» **Goal of the exercise**
Extract the stretch of the listing below from the line containing "genus: Acer" through the line containing "family: Meliphagidae", both included, and reproduce those lines verbatim.

======== Listed entries

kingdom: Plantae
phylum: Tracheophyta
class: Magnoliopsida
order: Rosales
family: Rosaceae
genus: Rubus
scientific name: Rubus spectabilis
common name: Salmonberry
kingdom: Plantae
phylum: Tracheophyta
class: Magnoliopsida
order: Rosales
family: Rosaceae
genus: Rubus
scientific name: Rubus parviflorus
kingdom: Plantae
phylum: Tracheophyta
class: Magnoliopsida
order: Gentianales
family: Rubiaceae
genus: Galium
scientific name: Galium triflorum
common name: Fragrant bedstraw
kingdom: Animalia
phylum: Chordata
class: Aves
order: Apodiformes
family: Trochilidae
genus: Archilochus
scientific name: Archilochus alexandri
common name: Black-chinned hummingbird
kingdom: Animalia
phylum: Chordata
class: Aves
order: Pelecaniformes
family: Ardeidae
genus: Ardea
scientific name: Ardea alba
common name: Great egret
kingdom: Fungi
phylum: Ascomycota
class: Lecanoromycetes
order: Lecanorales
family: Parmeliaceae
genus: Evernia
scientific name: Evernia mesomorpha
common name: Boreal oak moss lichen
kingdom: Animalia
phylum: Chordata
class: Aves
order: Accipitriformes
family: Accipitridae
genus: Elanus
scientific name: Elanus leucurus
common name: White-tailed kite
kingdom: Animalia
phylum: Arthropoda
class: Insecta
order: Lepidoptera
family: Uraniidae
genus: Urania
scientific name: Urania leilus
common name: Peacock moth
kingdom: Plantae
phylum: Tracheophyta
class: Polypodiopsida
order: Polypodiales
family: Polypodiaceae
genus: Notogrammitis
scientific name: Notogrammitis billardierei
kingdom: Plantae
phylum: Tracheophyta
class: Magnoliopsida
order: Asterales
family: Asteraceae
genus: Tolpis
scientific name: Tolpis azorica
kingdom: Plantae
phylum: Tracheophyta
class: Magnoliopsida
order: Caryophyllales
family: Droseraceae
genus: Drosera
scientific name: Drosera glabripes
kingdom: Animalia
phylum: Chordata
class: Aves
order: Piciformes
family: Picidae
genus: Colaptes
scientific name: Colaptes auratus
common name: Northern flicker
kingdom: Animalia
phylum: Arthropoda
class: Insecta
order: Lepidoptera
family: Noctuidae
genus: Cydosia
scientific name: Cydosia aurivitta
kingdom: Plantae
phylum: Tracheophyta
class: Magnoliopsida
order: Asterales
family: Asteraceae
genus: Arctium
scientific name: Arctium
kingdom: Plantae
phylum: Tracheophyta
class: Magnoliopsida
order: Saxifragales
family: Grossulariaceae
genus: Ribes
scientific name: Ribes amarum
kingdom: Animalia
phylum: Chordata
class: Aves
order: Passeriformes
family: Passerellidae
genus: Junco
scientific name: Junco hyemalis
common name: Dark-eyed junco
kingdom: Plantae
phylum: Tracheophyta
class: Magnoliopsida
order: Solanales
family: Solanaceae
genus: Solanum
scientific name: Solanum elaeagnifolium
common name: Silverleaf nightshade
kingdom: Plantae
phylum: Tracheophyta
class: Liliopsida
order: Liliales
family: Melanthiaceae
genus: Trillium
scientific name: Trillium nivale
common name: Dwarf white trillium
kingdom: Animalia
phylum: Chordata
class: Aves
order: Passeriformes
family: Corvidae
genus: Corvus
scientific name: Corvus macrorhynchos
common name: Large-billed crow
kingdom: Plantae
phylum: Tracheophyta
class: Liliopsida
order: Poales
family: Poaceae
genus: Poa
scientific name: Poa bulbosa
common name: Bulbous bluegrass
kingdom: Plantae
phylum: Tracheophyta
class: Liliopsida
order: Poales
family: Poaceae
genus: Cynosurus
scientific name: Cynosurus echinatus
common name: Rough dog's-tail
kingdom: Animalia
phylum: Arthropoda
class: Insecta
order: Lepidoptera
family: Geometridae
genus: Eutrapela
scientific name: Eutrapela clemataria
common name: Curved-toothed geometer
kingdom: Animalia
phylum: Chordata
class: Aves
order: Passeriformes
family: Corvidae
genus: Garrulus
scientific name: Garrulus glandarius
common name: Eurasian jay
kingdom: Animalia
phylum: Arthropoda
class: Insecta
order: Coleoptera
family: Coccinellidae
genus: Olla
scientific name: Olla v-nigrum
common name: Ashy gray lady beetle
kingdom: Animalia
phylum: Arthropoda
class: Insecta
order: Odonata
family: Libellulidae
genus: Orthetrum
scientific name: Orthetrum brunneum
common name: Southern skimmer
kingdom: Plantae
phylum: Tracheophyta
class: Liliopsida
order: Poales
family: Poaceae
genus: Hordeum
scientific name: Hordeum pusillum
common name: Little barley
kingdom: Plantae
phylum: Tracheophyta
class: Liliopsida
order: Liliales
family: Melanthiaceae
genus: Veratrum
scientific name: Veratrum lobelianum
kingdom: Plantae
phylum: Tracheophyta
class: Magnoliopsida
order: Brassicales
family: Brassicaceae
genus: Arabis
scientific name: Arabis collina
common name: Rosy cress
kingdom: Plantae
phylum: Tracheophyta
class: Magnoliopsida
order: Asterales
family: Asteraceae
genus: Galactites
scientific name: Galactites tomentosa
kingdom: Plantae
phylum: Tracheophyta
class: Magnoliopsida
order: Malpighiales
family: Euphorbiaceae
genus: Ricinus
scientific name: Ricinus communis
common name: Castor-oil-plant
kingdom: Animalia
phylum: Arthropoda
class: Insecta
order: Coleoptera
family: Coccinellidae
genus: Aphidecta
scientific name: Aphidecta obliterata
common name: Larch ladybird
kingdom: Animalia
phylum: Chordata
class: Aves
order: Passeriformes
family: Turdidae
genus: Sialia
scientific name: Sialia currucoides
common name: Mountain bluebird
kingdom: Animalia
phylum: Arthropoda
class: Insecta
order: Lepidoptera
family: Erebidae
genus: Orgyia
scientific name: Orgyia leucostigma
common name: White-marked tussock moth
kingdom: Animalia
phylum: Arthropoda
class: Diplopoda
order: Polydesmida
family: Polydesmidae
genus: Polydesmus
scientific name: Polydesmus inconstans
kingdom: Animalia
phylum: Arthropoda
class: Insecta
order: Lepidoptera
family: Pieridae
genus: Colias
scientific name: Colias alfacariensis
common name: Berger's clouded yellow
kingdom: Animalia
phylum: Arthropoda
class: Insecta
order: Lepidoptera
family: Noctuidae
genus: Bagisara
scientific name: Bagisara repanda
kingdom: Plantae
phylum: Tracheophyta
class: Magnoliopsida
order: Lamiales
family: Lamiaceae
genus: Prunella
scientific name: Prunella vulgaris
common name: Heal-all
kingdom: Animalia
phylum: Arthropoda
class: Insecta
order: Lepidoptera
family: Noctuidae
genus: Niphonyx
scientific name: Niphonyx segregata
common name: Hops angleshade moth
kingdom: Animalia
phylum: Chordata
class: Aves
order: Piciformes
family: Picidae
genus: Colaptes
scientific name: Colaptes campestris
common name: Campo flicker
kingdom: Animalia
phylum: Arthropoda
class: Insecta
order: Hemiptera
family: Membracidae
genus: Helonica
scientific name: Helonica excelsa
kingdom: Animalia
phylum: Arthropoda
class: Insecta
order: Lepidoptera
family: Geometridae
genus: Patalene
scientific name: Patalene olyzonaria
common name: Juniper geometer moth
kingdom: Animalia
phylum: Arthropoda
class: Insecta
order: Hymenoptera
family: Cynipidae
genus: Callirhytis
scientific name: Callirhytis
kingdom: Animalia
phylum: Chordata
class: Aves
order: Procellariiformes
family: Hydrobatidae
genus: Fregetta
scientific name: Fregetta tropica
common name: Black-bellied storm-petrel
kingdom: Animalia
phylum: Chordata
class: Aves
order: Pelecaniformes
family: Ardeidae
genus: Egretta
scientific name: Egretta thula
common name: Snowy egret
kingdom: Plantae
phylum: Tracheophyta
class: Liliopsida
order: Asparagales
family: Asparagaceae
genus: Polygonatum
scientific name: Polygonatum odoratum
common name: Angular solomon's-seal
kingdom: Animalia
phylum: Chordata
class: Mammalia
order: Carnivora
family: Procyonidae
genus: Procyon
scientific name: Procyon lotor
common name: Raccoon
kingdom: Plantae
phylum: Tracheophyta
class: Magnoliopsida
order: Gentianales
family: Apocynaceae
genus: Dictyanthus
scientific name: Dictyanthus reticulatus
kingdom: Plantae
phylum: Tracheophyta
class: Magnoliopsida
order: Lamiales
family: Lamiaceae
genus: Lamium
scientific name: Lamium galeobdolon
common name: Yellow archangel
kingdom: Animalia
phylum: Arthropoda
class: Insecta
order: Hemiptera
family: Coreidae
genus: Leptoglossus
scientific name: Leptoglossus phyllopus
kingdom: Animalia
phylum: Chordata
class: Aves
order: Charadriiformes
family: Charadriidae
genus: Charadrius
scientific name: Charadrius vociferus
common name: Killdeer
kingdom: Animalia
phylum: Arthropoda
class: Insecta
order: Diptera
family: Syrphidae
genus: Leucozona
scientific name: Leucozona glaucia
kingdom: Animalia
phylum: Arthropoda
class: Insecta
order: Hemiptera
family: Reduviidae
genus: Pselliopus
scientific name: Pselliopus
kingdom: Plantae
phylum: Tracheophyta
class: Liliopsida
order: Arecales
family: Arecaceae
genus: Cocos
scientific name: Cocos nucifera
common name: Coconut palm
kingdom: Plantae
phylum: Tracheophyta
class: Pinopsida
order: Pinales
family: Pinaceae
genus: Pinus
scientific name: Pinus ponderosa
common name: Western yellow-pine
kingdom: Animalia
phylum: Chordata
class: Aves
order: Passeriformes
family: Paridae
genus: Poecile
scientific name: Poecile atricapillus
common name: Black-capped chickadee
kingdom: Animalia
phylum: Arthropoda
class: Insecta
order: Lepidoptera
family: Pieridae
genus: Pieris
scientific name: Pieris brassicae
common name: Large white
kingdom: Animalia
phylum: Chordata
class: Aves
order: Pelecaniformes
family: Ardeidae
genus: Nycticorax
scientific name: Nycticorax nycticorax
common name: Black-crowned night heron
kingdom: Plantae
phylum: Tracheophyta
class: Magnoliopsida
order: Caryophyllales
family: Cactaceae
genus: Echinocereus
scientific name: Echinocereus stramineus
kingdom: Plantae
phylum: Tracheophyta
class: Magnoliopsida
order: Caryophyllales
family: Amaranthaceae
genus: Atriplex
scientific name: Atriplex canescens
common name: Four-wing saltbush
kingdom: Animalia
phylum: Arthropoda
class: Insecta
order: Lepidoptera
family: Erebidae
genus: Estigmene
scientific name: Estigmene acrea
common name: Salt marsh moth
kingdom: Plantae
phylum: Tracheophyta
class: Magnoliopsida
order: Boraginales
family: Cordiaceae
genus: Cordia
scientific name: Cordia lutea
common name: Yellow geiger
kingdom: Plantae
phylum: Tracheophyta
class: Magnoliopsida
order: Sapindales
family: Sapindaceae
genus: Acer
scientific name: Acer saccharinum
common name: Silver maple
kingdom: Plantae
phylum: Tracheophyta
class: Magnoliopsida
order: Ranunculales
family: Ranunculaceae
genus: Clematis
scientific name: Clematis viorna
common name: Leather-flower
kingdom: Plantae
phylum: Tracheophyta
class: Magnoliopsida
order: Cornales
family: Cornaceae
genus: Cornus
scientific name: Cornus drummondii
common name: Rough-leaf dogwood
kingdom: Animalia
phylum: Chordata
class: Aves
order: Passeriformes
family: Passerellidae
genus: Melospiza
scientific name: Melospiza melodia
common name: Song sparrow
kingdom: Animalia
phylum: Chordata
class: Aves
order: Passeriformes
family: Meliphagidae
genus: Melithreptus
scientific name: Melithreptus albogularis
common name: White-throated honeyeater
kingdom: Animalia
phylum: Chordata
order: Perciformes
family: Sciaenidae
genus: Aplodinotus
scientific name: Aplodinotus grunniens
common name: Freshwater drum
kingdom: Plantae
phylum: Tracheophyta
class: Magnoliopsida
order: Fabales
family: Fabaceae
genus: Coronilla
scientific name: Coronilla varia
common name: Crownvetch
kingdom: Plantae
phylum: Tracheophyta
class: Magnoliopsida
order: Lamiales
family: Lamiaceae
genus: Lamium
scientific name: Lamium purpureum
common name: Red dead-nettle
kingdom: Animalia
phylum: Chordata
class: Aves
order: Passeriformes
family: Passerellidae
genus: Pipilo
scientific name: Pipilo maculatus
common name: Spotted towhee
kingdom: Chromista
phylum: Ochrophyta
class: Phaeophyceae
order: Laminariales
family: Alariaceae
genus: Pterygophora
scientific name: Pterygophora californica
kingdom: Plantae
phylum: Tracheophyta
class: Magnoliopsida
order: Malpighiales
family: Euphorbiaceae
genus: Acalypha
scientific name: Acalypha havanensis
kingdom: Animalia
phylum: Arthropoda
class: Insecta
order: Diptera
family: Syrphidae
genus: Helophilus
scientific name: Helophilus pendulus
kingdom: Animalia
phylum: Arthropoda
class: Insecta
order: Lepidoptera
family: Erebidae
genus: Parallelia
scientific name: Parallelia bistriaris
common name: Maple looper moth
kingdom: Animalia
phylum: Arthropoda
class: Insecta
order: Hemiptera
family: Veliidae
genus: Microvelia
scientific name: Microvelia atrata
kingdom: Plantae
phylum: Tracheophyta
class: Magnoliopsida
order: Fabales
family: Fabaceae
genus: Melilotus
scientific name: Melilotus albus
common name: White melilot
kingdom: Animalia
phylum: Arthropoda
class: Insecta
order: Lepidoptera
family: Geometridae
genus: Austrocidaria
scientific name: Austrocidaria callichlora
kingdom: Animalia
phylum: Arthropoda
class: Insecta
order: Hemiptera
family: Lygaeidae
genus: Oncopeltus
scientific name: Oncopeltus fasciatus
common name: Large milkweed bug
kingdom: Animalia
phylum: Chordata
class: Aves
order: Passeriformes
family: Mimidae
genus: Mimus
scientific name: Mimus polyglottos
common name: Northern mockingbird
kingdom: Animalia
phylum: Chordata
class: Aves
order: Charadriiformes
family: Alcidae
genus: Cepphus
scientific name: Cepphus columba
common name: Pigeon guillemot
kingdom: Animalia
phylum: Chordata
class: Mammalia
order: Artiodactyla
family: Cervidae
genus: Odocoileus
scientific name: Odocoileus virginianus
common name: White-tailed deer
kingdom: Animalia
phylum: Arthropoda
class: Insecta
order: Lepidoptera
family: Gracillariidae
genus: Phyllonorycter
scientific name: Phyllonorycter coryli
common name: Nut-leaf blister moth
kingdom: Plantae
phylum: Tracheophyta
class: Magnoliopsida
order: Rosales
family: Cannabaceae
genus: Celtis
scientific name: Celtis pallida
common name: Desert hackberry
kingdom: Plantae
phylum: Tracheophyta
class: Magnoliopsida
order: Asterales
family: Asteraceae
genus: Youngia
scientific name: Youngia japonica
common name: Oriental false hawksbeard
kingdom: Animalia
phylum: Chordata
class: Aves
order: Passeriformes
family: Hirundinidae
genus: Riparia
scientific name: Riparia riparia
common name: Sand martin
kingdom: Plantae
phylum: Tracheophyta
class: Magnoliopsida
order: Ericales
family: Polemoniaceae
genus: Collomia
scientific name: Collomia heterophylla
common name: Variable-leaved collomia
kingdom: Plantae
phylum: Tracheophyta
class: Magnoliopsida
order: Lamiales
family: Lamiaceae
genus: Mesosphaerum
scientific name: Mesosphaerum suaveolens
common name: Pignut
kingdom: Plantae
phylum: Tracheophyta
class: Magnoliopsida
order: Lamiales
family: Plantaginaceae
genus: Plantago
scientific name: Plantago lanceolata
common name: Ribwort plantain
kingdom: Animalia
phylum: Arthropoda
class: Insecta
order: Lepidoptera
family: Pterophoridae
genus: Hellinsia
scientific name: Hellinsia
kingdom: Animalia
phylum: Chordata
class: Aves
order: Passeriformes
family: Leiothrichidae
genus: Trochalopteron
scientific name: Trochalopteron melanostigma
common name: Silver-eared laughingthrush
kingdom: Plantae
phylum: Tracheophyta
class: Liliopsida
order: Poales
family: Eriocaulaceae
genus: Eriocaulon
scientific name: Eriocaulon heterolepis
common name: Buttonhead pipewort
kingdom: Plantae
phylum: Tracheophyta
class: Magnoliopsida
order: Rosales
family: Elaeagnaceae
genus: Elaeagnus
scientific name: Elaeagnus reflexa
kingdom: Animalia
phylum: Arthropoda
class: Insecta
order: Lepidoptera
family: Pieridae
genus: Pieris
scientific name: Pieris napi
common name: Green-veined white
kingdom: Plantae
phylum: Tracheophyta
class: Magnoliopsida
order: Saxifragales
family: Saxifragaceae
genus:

================

» **Final result**
genus: Acer
scientific name: Acer saccharinum
common name: Silver maple
kingdom: Plantae
phylum: Tracheophyta
class: Magnoliopsida
order: Ranunculales
family: Ranunculaceae
genus: Clematis
scientific name: Clematis viorna
common name: Leather-flower
kingdom: Plantae
phylum: Tracheophyta
class: Magnoliopsida
order: Cornales
family: Cornaceae
genus: Cornus
scientific name: Cornus drummondii
common name: Rough-leaf dogwood
kingdom: Animalia
phylum: Chordata
class: Aves
order: Passeriformes
family: Passerellidae
genus: Melospiza
scientific name: Melospiza melodia
common name: Song sparrow
kingdom: Animalia
phylum: Chordata
class: Aves
order: Passeriformes
family: Meliphagidae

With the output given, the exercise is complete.